OK, let’s start with a few positives.
For starters, last year the Rangers wouldn’t have even made this game competitive. And while a loss is a loss, regardless of wether it’s 4-0 or 3-2, the fight of this team is one of the points that makes them special.
With that being said, there are some serious issues that need to be worked out. The Rangers are now 2-33 on the power play in their last 10 games. That needs to change and it needs to change now. The power play is starting to cost the Rangers points again, and something needs to be done about it. Maybe the next practice should be nothing but power play work.
The effort, while amazing in the third, needs to be there all game. Normally I would excuse the lack of effort for the three games in four nights that the Rangers played; but this has been a problem for the past two weeks. No excuses anyone, be ready to play from the drop of the puck to the final whistle.
It was the Rangers lackluster effort that put them in a 1-0 hole seven minutes into the first, then 2-0 by the end of the first and 3-0 just five minutes into the second period.
The Rangers came back on in the third, scoring two goals in a span of 2:24 and breathing life back into the Garden. Wojtek Wolski started it off with a lucky goal, although his move around the defenseman was jaw-dropping, and it started the flood.

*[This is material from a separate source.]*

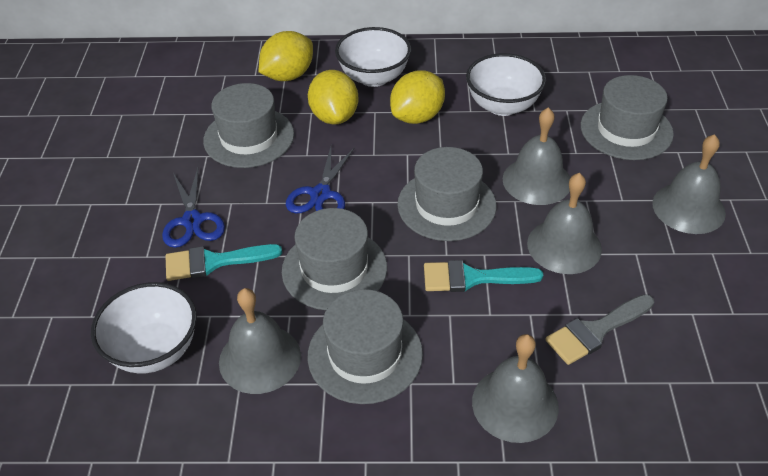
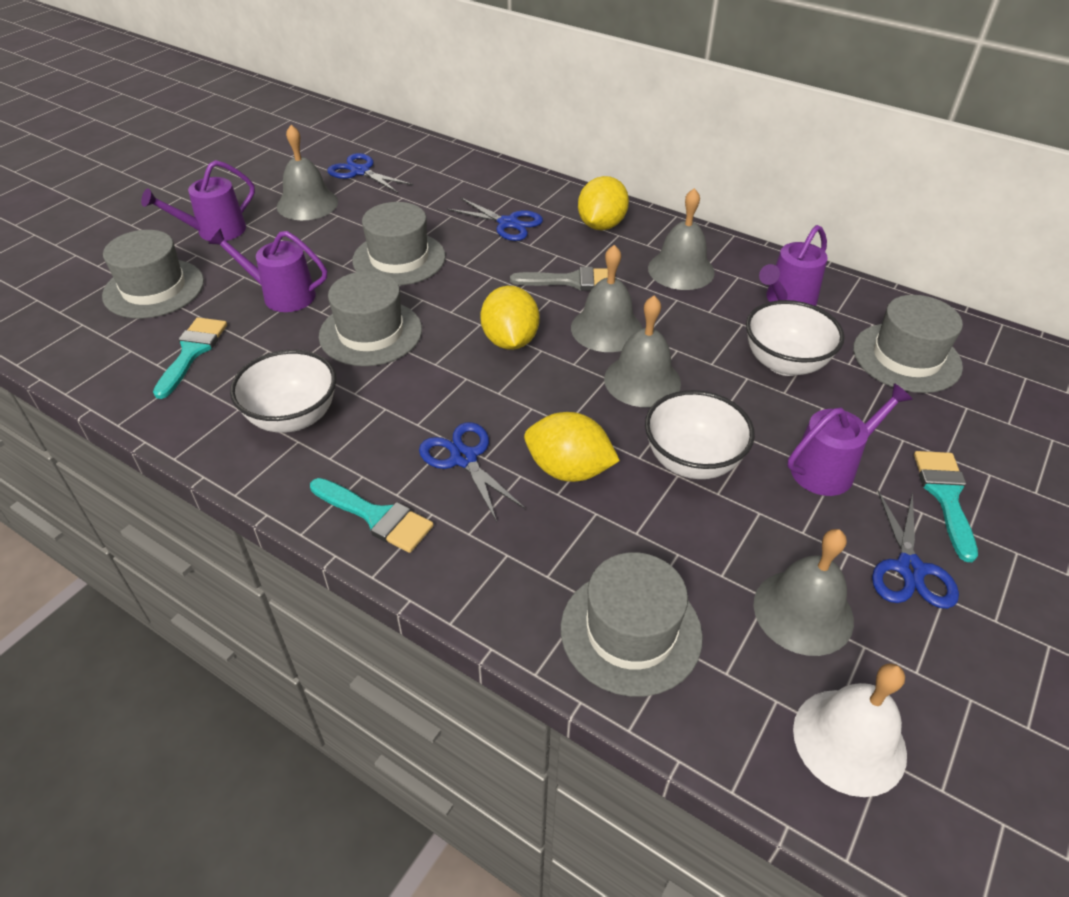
blue scissors: [162,168,225,248] [286,147,355,214] = 2 -> [327,153,413,193] [419,422,526,522] [447,197,543,241] [872,490,959,609] = 4
purple watering can: none = 0 -> [141,160,255,241] [209,228,327,312] [759,225,828,306] [787,383,913,496] = 4
turquoise brush: [166,244,282,281] [424,260,543,292] = 2 -> [153,317,227,399] [310,478,434,553] [914,451,978,562] = 3
white bell: none = 0 -> [793,663,907,797] = 1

Then Derek Stepan buried a brilliant (how did Mats Zuccarello see him??) feed from Zuccarello to make it 3-2. That would be as close as the Rangers would get however, and they would lose despite dominating the rest of the period.
But there is a silver lining in their late (too little too late) rally. When the Rangers are on their game, they can hang with anyone in the league. They proved that tonight, now they just have to be on their game for 60 minutes.